Entre as ocupações e a exposição consideradas de risco, conforme o protocolo paranaense, estão:
a) profissionais de manejo de animais vivos e abatidos:
tratadores de animais, médicos veterinários e seus auxiliares, e agropecuaristas, entre outros;
b) trabalhadores de frigoríficos, abatedouros e açougues, durante o abate e a manipulação de produtos de carnes e vísceras;
c) trabalhadores de ordenha e fabricação de produtos lácteos e atividades assemelhadas;
d) acidentes durante a aplicação de vacinas: por inoculação dérmica durante a aplicação da vacina animal ou contato do líquido vacinal em mucosas;
e) acidentes laboratoriais: manipulação de culturas de bactérias, aspiração de culturas e aerossóis, contato direto com a pele e conjuntivas;
f) manipulação de material biológico por profissionais de saúde.
Porém, o protocolo não inclui estudantes de medicina veterinária, embora diversas publicações tenham noticiado contaminação nessa população 9, o que leva à seguinte pergunta: por que não exigir certificação em todas as fazendas de universidades? O protocolo tampouco inclui controladores de espécies invasoras (caçadores), regulamentados pelo Ibama 10 como grupos de risco – apesar de nesse caso existirem esforços de pesquisadores da Embrapa no sentido de oferecer treinamento a essas pessoas para que possam se proteger.
Brucelose canina
Como já foi relatado anteriormente, temos dois problemas até aqui: programas sanitários que não englobam outras espécies domésticas; e protocolos de notificação de brucelose humana que não contemplam diagnóstico de bactérias de membrana rugosa, como a Brucella canis. Além disso, há relatos de sorologia positiva para Brucella abortus em cães, sendo a B. abortus a mais patogênica em se tratando do Brasil.

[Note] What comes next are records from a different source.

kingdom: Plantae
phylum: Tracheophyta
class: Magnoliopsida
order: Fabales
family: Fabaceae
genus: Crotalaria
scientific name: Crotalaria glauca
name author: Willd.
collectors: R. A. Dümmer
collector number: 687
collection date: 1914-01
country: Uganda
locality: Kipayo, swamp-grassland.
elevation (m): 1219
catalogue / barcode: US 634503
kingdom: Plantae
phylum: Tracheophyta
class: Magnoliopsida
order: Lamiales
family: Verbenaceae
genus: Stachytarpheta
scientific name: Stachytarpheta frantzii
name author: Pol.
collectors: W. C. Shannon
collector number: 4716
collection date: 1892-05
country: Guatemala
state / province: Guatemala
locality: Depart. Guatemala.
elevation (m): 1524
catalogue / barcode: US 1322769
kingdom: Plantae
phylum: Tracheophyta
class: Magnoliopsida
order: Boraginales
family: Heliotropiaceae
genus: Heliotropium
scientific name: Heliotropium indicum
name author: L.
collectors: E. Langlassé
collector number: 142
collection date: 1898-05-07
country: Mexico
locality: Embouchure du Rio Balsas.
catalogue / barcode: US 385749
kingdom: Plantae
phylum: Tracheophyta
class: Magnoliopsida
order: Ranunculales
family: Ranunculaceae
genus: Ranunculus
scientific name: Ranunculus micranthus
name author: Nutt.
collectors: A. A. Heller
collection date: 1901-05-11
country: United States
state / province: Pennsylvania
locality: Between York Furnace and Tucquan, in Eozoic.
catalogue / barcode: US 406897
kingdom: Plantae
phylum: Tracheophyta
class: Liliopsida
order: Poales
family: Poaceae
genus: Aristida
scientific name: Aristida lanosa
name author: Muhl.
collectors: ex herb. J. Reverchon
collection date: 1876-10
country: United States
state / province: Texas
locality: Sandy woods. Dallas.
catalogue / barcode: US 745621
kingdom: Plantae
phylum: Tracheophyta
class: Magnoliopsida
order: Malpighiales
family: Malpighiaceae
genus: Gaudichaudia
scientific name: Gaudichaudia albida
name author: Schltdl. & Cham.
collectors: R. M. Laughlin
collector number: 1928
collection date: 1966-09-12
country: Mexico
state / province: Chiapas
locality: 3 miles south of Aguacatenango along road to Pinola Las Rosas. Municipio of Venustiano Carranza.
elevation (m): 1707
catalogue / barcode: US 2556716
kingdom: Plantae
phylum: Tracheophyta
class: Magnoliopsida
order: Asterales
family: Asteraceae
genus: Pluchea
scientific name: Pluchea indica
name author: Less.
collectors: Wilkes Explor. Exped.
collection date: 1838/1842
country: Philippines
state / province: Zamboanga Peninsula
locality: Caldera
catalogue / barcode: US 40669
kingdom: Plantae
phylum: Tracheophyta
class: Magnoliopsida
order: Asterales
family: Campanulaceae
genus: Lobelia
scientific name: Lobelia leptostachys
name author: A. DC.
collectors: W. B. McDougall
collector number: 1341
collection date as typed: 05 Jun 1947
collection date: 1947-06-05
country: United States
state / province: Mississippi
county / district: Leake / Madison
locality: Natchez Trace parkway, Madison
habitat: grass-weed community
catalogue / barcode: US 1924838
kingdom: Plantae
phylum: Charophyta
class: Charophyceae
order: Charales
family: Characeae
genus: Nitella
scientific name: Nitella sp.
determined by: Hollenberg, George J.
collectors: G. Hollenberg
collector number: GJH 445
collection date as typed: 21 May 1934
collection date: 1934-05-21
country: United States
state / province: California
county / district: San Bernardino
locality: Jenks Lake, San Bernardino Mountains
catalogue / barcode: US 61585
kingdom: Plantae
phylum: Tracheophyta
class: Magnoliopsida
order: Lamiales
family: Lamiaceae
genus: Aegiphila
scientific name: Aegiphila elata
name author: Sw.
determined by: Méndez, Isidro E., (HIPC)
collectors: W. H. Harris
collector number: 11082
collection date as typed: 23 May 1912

Existem alguns estudos no Brasil referentes a brucelose canina, porém são escassos e descontinuados. A maioria são inquéritos sorológico s realizados em diferentes regiões, e embora o caráter zoonótico deva ser considerado, pouco se sabe sobre a transmissão de Brucella spp. dos cães para outros animais ou para o homem 11,12.
Um grupo de trabalho da Universidade de São Paulo (USP) sob a coordenação do professor Fernando Ferreira vem retomando os estudos dessa e de outras zoonoses importantes. A responsável pelos inquéritos sorológicos relacionados a brucelose é a médica-veterinária Anaiá da Paixão Sevá, porém os resultados ainda são muito preliminares. O projeto chama-se Programa Cãoservação, e a população estudada é de cães domésticos e domiciliados, portanto em contato estreito com pessoas que adentram áreas de conservação, sendo o objetivo entender a transmissão de doenças entre as espécies 13.
Considerações finais
Todas essas considerações nos levam a pensar em como estamos distantes do controle dessa doença. O Brasil necessita de uma maior integração entre o Ministério da Agricultura e Abastecimento (Mapa) e o Ministério da Saúde (MS), bem como entre outros órgãos como o Ibama e a Embrapa, a fim de que as informações não se desencontrem e que estratégias de controle de doenças como a brucelose sejam bem estabelecidas.
Precisamos urgentemente desenvolver novas metodologias de diagnóstico que detectem bactérias de membrana rugosa como a Rb51 e a Brucella canis, nesse último caso metodologias que sejam acessíveis às clínicas veterinárias para possibilitar uma maior interação com órgãos da saúde e confiança nas notificações.